- [Provided records]
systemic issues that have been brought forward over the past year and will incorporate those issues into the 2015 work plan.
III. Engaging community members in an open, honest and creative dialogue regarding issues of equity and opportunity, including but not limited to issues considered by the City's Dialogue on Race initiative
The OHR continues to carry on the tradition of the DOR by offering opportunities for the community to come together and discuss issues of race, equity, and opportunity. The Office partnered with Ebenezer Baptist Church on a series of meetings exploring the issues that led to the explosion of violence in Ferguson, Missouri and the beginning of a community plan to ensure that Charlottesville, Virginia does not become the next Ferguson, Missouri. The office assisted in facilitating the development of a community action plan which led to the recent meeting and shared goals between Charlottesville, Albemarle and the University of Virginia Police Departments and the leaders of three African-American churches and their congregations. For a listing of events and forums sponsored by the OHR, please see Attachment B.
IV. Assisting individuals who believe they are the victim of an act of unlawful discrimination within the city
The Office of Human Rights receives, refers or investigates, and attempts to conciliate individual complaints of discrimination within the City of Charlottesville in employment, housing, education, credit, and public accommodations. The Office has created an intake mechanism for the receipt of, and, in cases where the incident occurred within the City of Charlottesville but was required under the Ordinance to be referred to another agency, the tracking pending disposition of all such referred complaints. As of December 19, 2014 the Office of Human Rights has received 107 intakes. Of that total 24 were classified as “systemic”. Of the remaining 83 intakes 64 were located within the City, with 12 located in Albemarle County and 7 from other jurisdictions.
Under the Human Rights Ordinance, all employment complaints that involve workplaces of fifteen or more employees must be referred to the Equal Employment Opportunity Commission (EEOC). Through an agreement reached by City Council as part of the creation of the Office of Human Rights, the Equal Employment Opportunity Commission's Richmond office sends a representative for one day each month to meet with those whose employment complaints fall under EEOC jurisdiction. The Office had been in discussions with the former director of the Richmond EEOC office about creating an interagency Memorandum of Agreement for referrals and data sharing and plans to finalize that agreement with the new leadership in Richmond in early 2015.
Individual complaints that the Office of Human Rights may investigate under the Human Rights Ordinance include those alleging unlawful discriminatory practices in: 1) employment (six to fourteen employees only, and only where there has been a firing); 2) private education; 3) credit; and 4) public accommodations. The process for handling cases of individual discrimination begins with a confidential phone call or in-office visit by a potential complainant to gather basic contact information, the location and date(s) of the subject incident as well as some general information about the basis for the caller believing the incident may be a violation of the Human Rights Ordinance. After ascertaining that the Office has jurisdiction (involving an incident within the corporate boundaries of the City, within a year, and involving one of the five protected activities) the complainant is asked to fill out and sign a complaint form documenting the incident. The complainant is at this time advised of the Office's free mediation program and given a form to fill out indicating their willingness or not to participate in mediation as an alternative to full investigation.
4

- [What you will do] Each line of the records above, from the first through the one containing "III. Engaging community", is to be retyped exactly; no other line belongs.

- [Finished task]
systemic issues that have been brought forward over the past year and will incorporate those issues into the 2015 work plan.
III. Engaging community members in an open, honest and creative dialogue regarding issues of equity and opportunity, including but not limited to issues considered by the City's Dialogue on Race initiative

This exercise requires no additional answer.